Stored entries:
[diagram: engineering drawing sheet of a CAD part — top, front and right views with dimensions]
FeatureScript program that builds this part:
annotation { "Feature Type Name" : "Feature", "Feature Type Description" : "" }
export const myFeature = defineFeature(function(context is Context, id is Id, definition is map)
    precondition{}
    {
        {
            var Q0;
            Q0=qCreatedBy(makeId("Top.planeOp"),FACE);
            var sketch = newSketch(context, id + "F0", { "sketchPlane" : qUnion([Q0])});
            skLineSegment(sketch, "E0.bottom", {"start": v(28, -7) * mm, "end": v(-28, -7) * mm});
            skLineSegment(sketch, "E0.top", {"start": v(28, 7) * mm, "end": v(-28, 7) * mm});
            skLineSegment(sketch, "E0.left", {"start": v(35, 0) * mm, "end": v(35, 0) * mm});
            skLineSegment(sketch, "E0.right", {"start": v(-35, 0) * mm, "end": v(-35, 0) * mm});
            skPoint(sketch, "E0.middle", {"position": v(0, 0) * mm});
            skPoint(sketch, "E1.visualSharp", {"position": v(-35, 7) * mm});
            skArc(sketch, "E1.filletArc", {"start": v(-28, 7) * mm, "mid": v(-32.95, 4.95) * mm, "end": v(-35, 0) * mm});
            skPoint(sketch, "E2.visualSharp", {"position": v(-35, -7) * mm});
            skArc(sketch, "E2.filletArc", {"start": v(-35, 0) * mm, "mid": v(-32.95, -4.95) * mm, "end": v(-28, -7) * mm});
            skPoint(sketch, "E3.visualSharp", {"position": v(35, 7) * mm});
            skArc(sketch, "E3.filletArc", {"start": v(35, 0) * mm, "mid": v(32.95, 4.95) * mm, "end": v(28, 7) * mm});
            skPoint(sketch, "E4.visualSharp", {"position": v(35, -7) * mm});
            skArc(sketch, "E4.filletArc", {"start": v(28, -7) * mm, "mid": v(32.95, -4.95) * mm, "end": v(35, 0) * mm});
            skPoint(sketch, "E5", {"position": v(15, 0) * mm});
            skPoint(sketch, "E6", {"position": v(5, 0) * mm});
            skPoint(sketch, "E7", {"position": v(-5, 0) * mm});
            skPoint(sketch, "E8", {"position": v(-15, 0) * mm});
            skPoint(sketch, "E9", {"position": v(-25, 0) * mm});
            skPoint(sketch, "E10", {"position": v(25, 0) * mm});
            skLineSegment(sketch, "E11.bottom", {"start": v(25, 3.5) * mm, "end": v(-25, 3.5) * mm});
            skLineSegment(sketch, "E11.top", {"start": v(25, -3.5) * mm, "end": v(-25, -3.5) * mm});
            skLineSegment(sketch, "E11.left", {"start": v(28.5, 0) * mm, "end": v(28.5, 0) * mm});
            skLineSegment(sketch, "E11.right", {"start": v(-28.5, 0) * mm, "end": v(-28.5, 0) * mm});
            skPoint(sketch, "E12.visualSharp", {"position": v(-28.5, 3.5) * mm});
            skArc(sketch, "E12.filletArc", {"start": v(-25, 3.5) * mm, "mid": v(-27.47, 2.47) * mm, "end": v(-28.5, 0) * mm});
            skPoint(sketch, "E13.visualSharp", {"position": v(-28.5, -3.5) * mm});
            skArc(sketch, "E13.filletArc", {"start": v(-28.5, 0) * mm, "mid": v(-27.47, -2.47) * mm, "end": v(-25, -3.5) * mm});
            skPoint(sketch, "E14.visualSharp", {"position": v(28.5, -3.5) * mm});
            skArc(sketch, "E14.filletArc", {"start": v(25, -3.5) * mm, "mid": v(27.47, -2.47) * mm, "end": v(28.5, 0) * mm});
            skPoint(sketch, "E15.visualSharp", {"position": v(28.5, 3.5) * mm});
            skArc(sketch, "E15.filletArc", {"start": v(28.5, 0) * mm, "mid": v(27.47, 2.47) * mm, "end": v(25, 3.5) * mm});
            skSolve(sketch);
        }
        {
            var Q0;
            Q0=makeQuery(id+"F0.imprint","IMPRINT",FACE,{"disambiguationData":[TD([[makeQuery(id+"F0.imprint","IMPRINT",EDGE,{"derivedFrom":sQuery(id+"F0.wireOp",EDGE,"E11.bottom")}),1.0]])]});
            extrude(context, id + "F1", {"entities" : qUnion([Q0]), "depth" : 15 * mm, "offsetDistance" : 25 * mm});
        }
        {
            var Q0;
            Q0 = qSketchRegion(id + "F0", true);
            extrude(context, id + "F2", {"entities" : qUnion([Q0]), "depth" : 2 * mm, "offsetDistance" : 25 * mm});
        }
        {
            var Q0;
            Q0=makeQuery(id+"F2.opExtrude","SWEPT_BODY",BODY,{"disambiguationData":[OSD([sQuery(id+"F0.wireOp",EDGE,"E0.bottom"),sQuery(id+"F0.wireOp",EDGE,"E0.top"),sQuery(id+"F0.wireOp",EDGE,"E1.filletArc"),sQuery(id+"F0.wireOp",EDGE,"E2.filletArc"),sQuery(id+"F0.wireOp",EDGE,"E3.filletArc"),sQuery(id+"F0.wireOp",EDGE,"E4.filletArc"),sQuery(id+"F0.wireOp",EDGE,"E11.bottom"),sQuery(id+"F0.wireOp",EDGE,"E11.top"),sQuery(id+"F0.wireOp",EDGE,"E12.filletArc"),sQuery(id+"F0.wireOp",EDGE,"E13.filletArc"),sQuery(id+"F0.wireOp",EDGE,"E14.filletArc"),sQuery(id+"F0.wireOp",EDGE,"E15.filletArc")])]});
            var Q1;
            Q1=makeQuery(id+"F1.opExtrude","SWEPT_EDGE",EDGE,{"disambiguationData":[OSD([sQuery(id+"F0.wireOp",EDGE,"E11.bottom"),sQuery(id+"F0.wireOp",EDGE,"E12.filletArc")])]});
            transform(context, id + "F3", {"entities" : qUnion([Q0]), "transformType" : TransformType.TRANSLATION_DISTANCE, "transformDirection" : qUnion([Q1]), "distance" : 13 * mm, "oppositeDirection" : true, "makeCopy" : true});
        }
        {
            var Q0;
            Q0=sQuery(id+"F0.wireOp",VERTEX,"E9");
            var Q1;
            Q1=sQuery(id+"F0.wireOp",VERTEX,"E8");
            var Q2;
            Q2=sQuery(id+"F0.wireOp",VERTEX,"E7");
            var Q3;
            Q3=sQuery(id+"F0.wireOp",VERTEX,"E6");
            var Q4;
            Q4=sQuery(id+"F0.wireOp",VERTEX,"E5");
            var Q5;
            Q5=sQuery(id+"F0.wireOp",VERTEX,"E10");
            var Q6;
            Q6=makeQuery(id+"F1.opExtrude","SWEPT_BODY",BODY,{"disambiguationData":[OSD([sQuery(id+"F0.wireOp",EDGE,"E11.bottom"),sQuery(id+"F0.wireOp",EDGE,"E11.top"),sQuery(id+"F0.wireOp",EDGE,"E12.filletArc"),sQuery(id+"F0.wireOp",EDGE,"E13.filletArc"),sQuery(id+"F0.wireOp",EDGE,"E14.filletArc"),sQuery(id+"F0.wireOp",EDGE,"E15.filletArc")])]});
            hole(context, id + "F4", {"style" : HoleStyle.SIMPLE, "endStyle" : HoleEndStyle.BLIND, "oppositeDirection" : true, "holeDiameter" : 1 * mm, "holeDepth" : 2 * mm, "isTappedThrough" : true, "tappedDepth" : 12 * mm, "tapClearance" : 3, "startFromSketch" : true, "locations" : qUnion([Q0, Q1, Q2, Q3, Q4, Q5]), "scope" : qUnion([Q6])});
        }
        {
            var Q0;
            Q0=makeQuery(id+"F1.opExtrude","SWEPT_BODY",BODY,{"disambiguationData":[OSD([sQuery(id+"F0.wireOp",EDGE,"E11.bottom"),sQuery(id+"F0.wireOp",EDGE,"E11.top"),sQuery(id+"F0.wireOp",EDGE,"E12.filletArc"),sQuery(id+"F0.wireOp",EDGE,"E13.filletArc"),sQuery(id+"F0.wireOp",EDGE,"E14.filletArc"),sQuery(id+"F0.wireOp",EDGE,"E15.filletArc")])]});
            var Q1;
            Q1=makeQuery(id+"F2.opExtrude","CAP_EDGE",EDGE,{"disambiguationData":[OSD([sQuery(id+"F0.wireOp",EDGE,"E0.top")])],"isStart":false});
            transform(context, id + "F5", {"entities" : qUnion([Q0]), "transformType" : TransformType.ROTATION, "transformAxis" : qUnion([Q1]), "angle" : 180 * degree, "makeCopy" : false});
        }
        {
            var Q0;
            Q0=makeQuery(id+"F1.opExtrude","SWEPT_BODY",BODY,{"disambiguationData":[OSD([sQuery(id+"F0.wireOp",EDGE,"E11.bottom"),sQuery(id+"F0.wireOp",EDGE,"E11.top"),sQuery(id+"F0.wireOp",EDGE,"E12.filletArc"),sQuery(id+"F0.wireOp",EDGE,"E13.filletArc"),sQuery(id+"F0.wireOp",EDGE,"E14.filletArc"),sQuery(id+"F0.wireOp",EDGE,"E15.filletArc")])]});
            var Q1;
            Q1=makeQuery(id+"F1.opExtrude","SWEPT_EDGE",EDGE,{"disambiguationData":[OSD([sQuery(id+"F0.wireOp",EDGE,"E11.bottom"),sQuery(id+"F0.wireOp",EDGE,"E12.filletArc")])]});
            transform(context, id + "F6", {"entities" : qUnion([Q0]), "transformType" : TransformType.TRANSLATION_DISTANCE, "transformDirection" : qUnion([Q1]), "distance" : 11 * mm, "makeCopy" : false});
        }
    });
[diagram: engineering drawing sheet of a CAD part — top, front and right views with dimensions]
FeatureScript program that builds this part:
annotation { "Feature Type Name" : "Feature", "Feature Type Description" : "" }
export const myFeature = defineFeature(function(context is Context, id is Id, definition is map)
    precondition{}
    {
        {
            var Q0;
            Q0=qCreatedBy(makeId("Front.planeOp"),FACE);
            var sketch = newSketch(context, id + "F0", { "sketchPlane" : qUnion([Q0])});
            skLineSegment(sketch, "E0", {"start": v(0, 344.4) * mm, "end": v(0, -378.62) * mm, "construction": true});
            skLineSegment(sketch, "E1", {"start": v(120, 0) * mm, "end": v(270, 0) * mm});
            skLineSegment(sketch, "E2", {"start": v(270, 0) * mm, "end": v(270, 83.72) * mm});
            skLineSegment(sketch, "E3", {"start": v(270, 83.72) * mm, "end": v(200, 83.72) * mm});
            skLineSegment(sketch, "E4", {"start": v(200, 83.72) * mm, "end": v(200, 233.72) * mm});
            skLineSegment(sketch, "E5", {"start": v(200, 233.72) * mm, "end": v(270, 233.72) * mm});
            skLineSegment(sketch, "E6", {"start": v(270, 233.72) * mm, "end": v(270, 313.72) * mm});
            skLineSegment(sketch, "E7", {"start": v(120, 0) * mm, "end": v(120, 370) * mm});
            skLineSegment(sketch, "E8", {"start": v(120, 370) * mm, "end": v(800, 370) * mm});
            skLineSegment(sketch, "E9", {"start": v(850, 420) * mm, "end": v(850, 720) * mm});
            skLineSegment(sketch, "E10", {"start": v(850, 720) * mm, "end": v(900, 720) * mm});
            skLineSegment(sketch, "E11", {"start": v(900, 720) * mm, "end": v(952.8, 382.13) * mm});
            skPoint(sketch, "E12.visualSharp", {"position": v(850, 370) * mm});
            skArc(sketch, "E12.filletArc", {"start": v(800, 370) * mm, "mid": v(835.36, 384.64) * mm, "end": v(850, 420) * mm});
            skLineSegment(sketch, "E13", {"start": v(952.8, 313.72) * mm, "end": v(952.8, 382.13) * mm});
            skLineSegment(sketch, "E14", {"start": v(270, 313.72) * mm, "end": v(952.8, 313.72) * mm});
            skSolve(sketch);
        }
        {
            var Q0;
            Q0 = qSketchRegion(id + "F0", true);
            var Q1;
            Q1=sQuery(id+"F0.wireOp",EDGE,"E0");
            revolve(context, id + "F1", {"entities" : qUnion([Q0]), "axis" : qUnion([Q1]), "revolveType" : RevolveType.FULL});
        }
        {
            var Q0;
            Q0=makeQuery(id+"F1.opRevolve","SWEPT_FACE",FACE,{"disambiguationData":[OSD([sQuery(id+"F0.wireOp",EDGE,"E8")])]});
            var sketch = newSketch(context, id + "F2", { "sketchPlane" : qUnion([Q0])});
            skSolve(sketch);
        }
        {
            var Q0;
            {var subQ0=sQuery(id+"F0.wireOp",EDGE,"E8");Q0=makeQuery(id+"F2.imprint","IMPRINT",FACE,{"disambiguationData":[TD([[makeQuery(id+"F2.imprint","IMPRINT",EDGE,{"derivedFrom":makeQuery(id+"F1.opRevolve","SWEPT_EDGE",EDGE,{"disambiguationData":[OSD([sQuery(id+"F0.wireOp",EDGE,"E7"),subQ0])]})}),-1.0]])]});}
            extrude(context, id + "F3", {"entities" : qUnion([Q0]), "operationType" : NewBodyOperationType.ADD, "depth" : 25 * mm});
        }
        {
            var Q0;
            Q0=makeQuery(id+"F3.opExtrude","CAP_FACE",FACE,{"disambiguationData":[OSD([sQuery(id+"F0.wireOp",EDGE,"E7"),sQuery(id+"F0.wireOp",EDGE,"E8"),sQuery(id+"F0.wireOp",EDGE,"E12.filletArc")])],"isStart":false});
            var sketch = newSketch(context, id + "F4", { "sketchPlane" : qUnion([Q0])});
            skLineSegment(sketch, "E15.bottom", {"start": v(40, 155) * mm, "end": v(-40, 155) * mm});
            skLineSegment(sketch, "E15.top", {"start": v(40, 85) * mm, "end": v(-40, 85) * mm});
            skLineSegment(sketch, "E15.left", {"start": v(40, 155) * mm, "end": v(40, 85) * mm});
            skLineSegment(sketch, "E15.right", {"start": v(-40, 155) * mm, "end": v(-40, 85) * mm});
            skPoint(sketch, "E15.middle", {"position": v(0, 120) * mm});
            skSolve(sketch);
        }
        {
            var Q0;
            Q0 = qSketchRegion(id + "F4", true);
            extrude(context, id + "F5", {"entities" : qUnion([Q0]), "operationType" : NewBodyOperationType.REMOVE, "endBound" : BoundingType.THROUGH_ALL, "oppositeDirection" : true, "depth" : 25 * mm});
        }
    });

AIM: Extract every line of the rows above that contains the string "TransformType", matching its case exactly.

THE OUTPUT:
            transform(context, id + "F3", {"entities" : qUnion([Q0]), "transformType" : TransformType.TRANSLATION_DISTANCE, "transformDirection" : qUnion([Q1]), "distance" : 13 * mm, "oppositeDirection" : true, "makeCopy" : true});
            transform(context, id + "F5", {"entities" : qUnion([Q0]), "transformType" : TransformType.ROTATION, "transformAxis" : qUnion([Q1]), "angle" : 180 * degree, "makeCopy" : false});
            transform(context, id + "F6", {"entities" : qUnion([Q0]), "transformType" : TransformType.TRANSLATION_DISTANCE, "transformDirection" : qUnion([Q1]), "distance" : 11 * mm, "makeCopy" : false});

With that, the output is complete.